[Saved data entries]
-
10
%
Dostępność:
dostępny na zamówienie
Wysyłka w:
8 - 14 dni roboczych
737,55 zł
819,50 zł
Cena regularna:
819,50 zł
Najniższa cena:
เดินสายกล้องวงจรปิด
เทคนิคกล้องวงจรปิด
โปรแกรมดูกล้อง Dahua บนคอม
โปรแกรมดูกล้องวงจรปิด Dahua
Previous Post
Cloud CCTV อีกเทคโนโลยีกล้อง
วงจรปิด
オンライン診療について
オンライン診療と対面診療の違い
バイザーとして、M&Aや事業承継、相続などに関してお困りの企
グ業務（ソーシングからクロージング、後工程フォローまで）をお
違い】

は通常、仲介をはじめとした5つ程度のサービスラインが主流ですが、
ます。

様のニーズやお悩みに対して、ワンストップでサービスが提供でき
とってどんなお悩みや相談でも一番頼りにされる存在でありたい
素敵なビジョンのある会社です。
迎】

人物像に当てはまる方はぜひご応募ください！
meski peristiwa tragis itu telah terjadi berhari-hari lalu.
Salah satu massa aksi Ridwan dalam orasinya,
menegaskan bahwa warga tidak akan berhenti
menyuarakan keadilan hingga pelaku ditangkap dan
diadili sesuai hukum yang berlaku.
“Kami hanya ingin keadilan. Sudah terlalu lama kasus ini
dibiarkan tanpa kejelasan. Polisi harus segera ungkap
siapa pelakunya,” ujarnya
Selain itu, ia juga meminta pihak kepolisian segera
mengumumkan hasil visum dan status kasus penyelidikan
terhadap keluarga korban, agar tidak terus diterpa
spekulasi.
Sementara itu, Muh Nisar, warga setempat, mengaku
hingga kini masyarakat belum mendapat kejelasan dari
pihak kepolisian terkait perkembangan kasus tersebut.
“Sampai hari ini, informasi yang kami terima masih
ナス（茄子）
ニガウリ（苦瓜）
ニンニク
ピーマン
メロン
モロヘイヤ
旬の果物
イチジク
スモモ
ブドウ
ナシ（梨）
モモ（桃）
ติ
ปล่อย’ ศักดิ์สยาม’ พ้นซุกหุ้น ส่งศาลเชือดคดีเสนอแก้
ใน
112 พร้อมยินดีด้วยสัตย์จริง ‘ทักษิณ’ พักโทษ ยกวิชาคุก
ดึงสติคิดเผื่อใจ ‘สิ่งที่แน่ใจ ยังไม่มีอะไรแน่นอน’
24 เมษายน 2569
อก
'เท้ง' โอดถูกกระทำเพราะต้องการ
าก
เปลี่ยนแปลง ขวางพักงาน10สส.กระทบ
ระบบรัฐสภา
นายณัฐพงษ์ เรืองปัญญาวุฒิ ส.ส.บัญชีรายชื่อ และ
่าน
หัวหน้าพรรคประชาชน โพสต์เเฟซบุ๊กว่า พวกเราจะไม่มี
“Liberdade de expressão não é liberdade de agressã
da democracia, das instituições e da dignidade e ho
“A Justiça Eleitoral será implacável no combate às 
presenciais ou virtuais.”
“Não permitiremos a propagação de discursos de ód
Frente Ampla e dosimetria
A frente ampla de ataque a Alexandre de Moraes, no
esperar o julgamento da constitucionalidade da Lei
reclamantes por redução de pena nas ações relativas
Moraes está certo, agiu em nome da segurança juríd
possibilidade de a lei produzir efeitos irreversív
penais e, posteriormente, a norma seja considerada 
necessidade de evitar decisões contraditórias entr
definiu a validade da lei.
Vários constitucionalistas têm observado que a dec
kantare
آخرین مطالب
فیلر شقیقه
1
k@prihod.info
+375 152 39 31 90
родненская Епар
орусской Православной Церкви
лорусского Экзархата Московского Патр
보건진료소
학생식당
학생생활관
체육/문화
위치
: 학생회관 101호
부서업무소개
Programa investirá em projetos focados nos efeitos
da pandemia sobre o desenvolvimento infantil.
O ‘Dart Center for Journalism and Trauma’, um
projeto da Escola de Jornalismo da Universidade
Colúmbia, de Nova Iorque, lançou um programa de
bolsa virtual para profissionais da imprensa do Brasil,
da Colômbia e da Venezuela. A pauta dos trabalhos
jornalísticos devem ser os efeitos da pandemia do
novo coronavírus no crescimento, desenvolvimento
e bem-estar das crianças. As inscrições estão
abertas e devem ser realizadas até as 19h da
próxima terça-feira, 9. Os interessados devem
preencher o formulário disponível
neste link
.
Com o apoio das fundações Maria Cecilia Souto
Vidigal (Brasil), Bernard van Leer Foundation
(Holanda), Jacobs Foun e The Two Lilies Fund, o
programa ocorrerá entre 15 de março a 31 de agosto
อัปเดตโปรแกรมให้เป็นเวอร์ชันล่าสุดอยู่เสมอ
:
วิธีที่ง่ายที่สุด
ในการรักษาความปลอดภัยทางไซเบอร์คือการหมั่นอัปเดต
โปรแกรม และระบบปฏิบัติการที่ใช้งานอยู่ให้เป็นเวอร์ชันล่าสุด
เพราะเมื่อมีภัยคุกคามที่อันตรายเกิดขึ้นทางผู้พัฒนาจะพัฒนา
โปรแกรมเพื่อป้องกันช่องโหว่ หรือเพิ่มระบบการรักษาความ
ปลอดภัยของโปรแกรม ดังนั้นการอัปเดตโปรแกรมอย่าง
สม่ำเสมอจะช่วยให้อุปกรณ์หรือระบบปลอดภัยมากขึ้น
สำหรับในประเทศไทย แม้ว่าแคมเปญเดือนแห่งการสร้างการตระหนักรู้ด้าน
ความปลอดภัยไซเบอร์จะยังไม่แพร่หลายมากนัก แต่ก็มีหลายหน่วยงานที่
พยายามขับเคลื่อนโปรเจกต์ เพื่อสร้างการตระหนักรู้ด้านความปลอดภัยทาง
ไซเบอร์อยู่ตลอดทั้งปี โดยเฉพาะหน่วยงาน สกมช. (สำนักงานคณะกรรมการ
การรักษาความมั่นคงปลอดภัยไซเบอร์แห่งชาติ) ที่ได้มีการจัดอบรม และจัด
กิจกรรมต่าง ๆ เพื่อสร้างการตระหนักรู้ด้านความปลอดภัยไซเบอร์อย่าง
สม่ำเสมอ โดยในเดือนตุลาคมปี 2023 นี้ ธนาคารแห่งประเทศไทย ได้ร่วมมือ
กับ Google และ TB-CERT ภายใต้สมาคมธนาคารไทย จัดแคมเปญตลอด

...

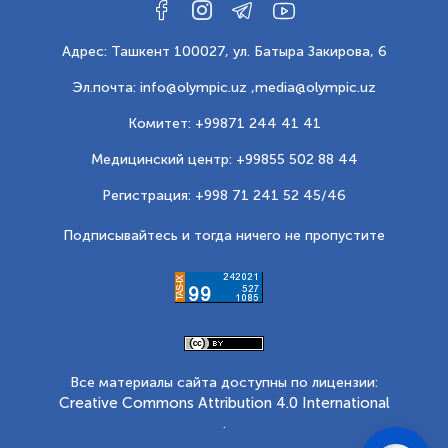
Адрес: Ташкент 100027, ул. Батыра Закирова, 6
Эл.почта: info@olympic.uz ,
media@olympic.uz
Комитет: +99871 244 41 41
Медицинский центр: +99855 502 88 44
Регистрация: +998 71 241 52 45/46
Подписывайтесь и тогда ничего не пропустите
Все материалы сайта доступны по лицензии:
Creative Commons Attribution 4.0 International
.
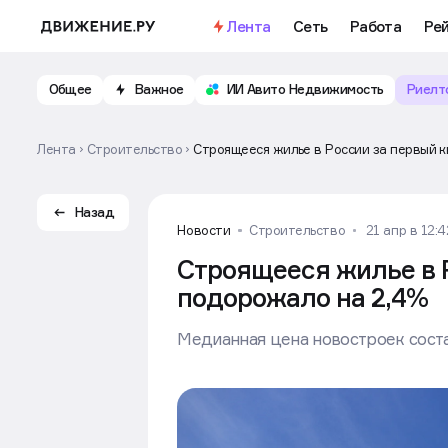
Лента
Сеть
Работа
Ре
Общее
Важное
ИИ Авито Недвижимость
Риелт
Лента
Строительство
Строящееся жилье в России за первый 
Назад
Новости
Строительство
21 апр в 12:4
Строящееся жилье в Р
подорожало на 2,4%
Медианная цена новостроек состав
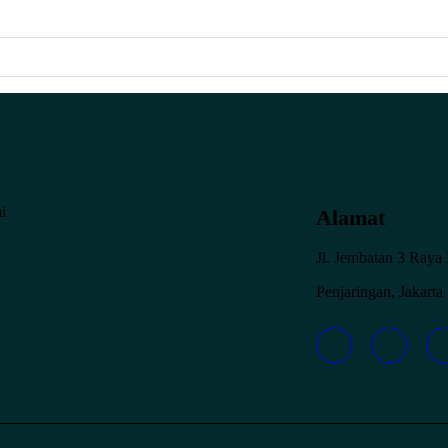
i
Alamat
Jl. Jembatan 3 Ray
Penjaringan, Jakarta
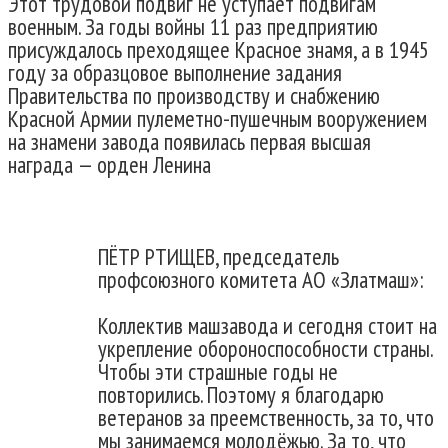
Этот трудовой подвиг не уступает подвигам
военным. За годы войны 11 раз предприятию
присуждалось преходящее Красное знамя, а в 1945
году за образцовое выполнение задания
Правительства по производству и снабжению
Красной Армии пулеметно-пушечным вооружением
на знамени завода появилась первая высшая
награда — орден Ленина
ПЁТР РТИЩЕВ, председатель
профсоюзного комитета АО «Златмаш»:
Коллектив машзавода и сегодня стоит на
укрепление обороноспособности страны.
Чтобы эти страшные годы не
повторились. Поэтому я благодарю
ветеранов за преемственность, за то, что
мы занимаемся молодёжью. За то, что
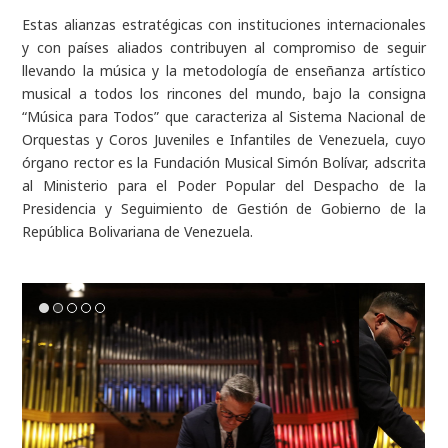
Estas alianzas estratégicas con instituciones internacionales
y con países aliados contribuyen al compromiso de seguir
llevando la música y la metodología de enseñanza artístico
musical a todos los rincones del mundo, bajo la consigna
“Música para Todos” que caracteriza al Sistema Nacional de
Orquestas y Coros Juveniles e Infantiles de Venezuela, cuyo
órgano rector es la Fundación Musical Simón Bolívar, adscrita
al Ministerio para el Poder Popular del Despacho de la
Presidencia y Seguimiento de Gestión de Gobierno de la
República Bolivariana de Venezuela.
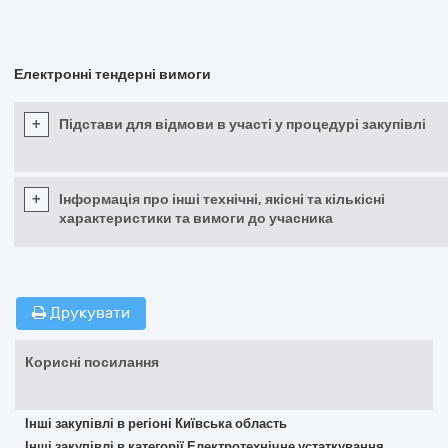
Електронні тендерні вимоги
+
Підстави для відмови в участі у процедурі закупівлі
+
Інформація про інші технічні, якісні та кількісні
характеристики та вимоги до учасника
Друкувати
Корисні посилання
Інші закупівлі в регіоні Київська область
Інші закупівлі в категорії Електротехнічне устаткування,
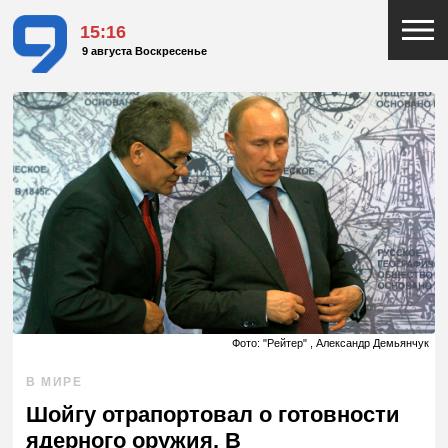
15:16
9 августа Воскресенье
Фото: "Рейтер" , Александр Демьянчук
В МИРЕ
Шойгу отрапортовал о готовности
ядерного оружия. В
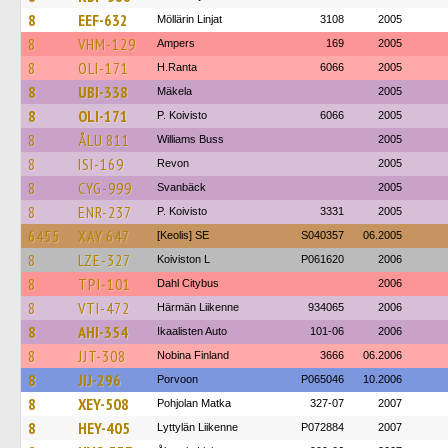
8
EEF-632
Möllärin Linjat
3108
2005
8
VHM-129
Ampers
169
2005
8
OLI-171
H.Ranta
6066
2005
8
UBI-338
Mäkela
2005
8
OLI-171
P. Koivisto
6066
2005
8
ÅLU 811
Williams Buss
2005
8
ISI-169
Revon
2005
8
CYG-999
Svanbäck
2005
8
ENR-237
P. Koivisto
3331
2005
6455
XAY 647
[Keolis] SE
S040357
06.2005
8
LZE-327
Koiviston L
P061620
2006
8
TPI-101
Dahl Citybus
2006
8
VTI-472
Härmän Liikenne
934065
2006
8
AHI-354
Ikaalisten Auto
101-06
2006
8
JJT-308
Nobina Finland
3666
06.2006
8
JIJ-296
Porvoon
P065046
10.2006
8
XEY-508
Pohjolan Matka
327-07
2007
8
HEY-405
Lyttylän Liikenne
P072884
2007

* [WORK TO COMPLETE]: For the word "warga", find every line in the data that holds it and copy that line.

* [RESPONSE AREA]:
menegaskan bahwa warga tidak akan berhenti
Sementara itu, Muh Nisar, warga setempat, mengaku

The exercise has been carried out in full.